● **Task prompt**
Look through the listing below for the word "toxicity" and copy every line where it occurs.

Segment Start: Provided data

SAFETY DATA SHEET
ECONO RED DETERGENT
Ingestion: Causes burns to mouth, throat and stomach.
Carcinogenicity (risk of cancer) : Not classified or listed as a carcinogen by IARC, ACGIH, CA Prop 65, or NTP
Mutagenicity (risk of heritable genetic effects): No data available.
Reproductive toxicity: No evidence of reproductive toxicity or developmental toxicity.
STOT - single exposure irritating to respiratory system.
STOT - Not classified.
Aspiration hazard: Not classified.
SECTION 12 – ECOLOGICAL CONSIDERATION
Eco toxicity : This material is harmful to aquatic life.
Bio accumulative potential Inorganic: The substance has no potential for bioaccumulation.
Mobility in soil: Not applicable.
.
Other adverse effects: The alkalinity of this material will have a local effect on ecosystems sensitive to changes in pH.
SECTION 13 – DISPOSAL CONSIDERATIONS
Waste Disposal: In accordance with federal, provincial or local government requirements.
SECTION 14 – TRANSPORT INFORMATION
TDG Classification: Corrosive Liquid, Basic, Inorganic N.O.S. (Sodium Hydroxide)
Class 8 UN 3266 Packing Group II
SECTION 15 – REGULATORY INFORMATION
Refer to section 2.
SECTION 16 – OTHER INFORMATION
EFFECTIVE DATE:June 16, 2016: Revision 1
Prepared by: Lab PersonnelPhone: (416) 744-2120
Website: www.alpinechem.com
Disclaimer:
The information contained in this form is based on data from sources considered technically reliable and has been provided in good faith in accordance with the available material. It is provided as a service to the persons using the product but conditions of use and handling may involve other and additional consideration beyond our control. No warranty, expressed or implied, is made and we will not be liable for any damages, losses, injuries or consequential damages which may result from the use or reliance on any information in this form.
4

Segment End: Provided data

● **The completed task**
Reproductive toxicity: No evidence of reproductive toxicity or developmental toxicity.
Eco toxicity : This material is harmful to aquatic life.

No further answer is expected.